▶ _Work to complete_
Every record needs to be repeated exactly; its pictures do not.

****************

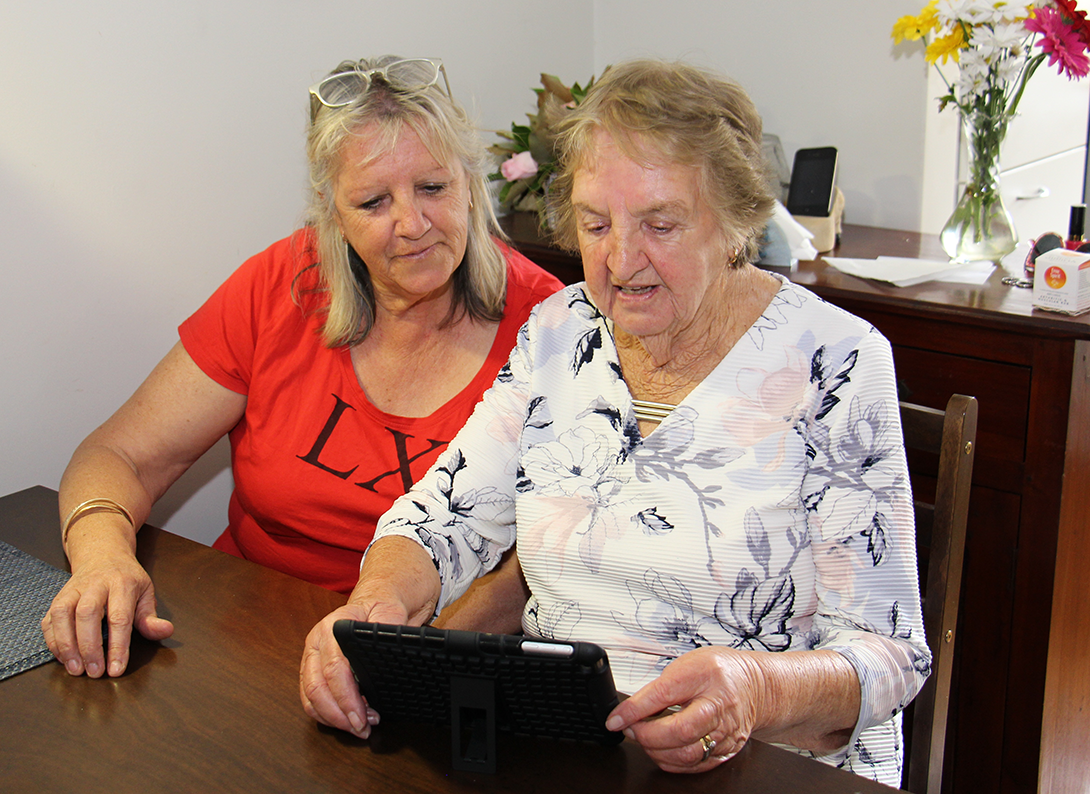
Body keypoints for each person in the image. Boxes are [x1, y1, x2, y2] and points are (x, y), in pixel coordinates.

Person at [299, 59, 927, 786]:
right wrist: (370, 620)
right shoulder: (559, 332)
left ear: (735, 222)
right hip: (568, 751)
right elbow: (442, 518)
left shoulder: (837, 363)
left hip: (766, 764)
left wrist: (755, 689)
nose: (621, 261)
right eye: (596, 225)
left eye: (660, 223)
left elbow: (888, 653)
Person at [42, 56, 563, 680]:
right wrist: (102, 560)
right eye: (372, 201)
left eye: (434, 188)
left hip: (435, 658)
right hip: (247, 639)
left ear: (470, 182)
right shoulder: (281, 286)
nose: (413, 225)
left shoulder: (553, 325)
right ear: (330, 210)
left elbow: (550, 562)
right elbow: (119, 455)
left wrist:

****************

▶ _Exercise answer_
Body keypoints for each person in the image. Boxes are [x1, y1, x2, y2] and points are (x, y), in pixel coordinates.

Person at [299, 59, 927, 786]:
right wrist: (370, 620)
right shoulder: (559, 332)
left ear: (735, 222)
right hip: (568, 751)
right elbow: (442, 518)
left shoulder: (837, 363)
left hip: (766, 764)
left wrist: (755, 689)
nose: (621, 261)
right eye: (596, 225)
left eye: (660, 223)
left elbow: (888, 653)
Person at [42, 56, 563, 680]:
right wrist: (102, 560)
right eye: (372, 201)
left eye: (434, 188)
left hip: (435, 658)
right hip: (247, 639)
left ear: (470, 182)
right shoulder: (281, 286)
nose: (413, 225)
left shoulder: (553, 325)
right ear: (330, 210)
left elbow: (550, 562)
right elbow: (119, 455)
left wrist:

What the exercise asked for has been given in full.